--- Source text Enclosed Below ---

1- I think I should use simulation

2- The intuition I got is doing simulation including logistic regression model with the same data, but changing only outcome variable "TestAnxiety" for each observation randomly with each iteration based on the probability calculated from the regression model "model" I have done before, I then calculated power for each coefficient

3- I want to know if that is the correct approach and if there is anything wrong in my code

here is my code in r:

> # Set parameters
> n <- nrow(finalend)  # Sample size for each simulation
> B <- 1000  # Number of simulations
> 
> # Get the estimated coefficients from your fitted model
> betas <- coef(model)
> 
> # Initialize power
> power <- rep(0, length(betas)-1)
> 
> # Convert factor variables in finalend into dummy variables
> finalend_dummy <- model.matrix(~. - 1, data = finalend)
> 
> # Loop over simulations
> for (b in 1:B) {
+     
+     # Subset the dataframe using the names of the coefficients
+     predictors <- finalend_dummy[, names(betas)[-1]]
+     
+     # Calculate the log-odds and probability for each observation
+     logit <- betas[1] + predictors %*% betas[-1]
+     prob <- exp(logit) / (1 + exp(logit))

--- End of Enclosed Source text ---
--- Dataset entries Enclosed Below ---

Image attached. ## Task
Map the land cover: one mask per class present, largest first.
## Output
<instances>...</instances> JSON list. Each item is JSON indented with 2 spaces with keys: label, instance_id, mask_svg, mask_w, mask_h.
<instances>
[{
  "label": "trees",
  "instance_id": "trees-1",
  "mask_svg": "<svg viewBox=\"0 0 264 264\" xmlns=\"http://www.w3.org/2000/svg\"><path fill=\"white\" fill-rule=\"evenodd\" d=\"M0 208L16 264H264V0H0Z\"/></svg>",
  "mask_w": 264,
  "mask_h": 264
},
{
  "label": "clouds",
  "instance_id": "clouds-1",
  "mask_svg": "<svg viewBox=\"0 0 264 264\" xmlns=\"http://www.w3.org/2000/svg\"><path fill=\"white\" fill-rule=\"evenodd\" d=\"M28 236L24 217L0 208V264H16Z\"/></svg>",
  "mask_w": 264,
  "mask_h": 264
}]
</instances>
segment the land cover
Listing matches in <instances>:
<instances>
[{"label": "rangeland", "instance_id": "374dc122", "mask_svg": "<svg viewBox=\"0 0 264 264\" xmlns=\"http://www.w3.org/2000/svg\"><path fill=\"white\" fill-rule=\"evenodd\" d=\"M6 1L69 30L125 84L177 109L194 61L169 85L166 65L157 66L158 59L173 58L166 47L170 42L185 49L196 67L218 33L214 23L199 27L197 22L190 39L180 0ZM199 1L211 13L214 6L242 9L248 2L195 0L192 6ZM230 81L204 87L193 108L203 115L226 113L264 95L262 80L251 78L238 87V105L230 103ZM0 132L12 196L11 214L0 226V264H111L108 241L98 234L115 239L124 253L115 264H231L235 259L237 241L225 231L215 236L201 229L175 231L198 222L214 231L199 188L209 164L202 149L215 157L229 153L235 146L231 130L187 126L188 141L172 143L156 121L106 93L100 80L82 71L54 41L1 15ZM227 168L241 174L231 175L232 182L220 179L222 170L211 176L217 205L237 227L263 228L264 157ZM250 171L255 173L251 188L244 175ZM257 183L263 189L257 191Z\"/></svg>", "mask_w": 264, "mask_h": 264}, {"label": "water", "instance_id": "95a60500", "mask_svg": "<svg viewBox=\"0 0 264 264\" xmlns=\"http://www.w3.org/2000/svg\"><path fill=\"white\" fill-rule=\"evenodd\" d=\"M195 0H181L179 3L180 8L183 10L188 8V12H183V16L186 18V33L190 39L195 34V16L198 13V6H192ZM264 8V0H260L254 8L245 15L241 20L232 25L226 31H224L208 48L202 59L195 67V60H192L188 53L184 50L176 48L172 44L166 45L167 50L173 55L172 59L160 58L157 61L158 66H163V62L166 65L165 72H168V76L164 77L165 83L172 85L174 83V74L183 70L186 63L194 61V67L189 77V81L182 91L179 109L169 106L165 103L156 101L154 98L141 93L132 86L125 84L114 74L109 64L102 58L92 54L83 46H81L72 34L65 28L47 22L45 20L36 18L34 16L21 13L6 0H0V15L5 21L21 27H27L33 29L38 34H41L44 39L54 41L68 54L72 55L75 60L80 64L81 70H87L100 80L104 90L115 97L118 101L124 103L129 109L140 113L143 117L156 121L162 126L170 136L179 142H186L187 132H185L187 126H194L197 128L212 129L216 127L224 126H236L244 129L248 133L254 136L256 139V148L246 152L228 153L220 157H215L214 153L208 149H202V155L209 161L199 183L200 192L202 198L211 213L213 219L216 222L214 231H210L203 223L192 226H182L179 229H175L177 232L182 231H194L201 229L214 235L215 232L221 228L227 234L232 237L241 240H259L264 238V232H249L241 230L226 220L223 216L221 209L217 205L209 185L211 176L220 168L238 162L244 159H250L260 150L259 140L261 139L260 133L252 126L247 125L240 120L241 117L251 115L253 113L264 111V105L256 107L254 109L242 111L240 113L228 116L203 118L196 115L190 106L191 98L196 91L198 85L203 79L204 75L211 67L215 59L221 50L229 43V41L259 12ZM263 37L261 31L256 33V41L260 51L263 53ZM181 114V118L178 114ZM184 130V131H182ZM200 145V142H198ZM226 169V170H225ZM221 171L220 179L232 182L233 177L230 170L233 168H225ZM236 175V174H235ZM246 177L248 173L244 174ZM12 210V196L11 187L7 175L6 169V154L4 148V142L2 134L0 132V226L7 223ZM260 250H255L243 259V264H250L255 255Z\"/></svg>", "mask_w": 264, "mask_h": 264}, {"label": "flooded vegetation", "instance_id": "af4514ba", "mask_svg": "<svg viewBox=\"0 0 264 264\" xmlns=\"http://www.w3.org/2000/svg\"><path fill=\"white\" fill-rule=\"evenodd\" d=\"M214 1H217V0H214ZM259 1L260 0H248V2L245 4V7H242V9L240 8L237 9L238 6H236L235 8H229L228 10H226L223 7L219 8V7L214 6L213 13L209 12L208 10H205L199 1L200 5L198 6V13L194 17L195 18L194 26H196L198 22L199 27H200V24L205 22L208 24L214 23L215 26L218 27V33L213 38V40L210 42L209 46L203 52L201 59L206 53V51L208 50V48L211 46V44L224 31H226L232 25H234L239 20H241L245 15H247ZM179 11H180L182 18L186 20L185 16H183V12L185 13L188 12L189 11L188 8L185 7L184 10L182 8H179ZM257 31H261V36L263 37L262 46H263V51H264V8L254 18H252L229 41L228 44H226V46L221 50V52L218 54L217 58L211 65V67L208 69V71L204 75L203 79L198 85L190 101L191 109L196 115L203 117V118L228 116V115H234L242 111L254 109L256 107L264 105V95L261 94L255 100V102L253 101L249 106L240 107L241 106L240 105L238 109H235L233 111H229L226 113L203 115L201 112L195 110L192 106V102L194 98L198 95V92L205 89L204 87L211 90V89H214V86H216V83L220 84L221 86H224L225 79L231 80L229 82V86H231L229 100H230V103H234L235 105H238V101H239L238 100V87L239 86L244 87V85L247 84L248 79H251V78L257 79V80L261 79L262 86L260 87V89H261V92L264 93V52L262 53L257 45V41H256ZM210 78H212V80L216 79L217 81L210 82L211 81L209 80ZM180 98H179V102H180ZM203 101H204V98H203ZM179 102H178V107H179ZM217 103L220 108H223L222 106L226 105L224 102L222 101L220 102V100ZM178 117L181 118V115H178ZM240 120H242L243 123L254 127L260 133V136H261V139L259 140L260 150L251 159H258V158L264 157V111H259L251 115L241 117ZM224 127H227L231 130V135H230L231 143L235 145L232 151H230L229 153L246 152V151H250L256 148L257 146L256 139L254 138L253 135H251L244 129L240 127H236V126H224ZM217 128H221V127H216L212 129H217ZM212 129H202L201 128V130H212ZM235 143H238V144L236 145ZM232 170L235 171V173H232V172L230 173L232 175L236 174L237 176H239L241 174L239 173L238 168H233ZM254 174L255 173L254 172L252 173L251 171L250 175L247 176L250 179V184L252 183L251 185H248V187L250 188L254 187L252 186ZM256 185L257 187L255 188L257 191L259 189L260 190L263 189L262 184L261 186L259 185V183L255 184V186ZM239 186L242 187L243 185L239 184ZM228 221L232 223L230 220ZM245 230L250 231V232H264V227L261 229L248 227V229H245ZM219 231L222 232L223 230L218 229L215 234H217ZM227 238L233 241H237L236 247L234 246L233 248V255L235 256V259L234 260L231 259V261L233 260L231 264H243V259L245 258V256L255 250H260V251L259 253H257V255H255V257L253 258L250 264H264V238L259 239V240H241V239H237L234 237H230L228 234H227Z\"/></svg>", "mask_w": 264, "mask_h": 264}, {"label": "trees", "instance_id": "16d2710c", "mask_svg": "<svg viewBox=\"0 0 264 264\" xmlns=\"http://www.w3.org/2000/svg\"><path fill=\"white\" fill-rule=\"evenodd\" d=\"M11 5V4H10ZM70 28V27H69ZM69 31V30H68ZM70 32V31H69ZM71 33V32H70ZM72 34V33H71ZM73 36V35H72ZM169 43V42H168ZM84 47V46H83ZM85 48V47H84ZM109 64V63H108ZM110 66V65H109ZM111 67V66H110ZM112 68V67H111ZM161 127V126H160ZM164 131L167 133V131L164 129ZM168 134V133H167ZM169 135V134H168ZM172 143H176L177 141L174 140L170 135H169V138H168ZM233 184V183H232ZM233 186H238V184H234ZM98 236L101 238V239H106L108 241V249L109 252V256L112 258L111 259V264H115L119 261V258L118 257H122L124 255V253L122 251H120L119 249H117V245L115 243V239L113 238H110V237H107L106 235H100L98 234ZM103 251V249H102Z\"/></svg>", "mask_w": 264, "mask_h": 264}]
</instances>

--- End of Enclosed Dataset entries ---

[Task prompt]: Reproduce the power-simulation text from "here is my code" to "<- rep(0, length(betas)-1)", switching every "betas" to "coefs".

[Written answer]:
here is my code in r:

> # Set parameters
> n <- nrow(finalend)  # Sample size for each simulation
> B <- 1000  # Number of simulations
> 
> # Get the estimated coefficients from your fitted model
> coefs <- coef(model)
> 
> # Initialize power
> power <- rep(0, length(coefs)-1)